6. As poorly as Noah Dobson played it, I didn’t think Kasperi Kapanen had that kind of one-on-one move coming down his off wing up his sleeve. That was a roasting. Don’t sleep on the feed to Engvall, either — getting that over to him so quickly by sliding a backhand pass underneath Boychuk was beautifully executed.
— Toronto Maple Leafs (@MapleLeafs) January 5, 2020
7. Also liked how Pierre Engvall didn’t mess around and shot it through the net from in tight with a confident finish — he’s shown to be a good finisher (with a heavy shot) since arriving in the league and is on a 23-goal pace over 82 games. Credit to Declan Kerin here at MLHS, who for the past year has been convinced Engvall would take to the NHL very quickly.
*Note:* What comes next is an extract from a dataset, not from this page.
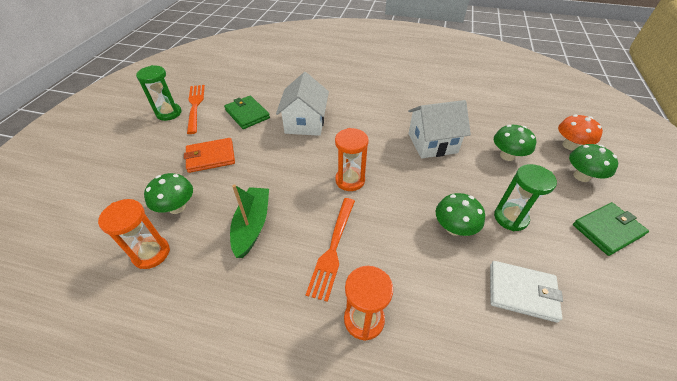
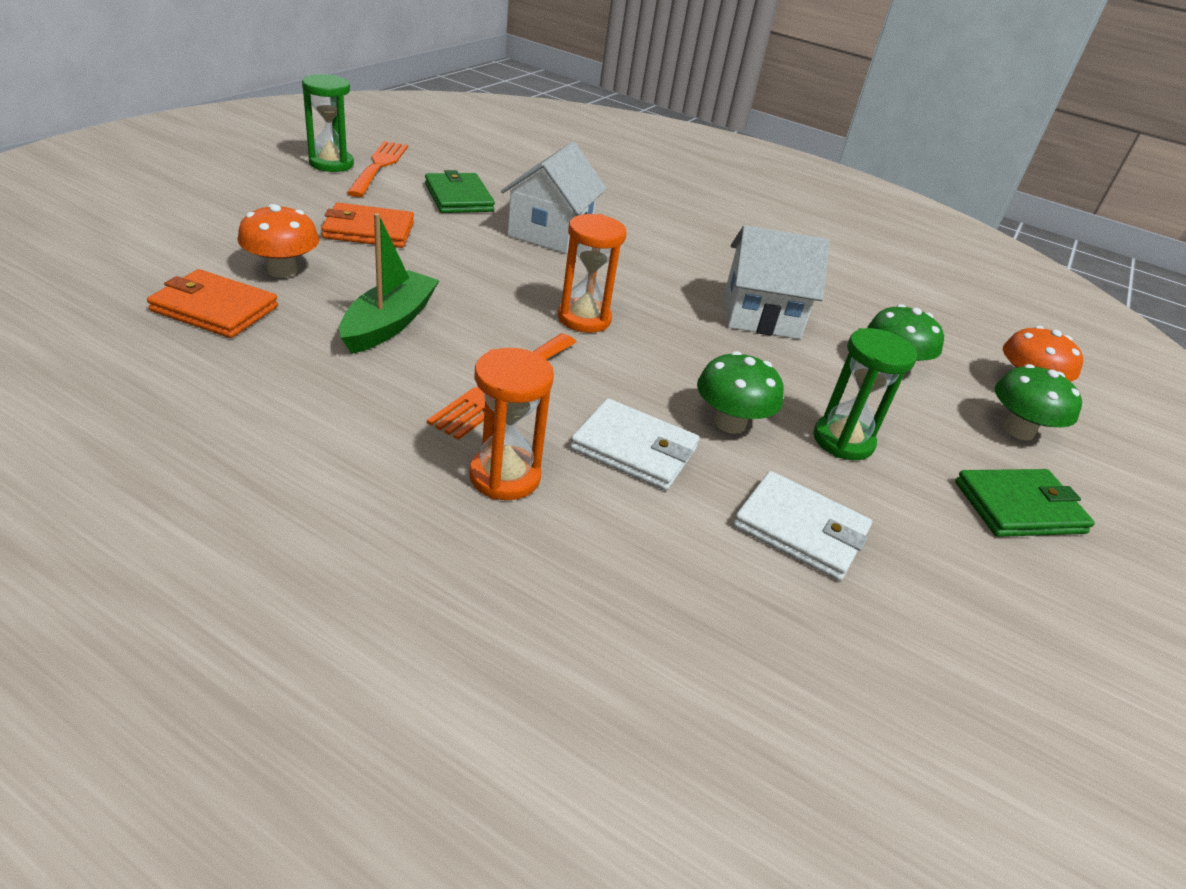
camera: 10 degrees right, 10 degrees down
(151, 253) = (215, 309): orange hourglass -> orange wallet
(177, 207) = (282, 271): green mushroom -> orange mushroom
(418, 268) = (634, 449): none -> white wallet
Keefe’s answer after the game on Engvall’s development was fantastic; many probably don’t realize how much heavy lifting he was asked to do in the AHL from the get-go on checking lines despite arriving in North America as a scorer. He’s a big guy with great reach and skating ability who plays a mature, well-rounded game; now that he’s been slotted in on a third line that plays relatively easy minutes against checking lines, he’s scoring in the league right away and giving the Leafs’ secondary scoring a nice lift.
8. Back at home, if you were keeping an eye on the matchup game after the Rielly-Barrie pairing struggled on the road in the top matchup vs. the Scheifele line, Martin Marincin – Justin Holl drew the Barzal line for the most part and did a nice job there — with Marincin and Holl on the ice vs. Barzal, the Leafs outshot them 7-2 (shot attempts were 10-7) and outscored them 2-0. The pairing finished plus-three on the night as they were on the ice late for the empty-net goal as well.
Keefe’s ability to stopgap in response to injuries has been impressive so far — and is certainly helped by his familiarity with many of his depth pieces from his Marlies days, such as the history of the Marincin-Holl pairing in matchup situations in the AHL playoffs.
9. Sans Jake Muzzin, this is an ugly d-core on paper right now that is playing over its head. A big part of that is the Leafs playing faster on defense with better support — that helps mitigate Martin Marincin’s biggest weakness, which is hanging onto the puck for any serious length of time and trying to execute those lengthier outlet passes. Able to find his outlet with a little bump pass to get the puck moving out, he’s been able to keep it simple with the puck and has been pretty good defending the rush and the cycle with his body positioning and reach. Marincin has figured out some simple patterns he can rely on for when and where to turn defensively; combined with his length, it can be quite effective. This is no long-term solution, of course, but as a stopgap, he’s been solid so far.
10. The edge is now just six for the first-place Boston Bruins, who have dropped three straight and have won just four of their last 15 games. The loser point has been their saving grace to an extent — and shows how tough it can be to make up serious ground in the league — but my how things can change.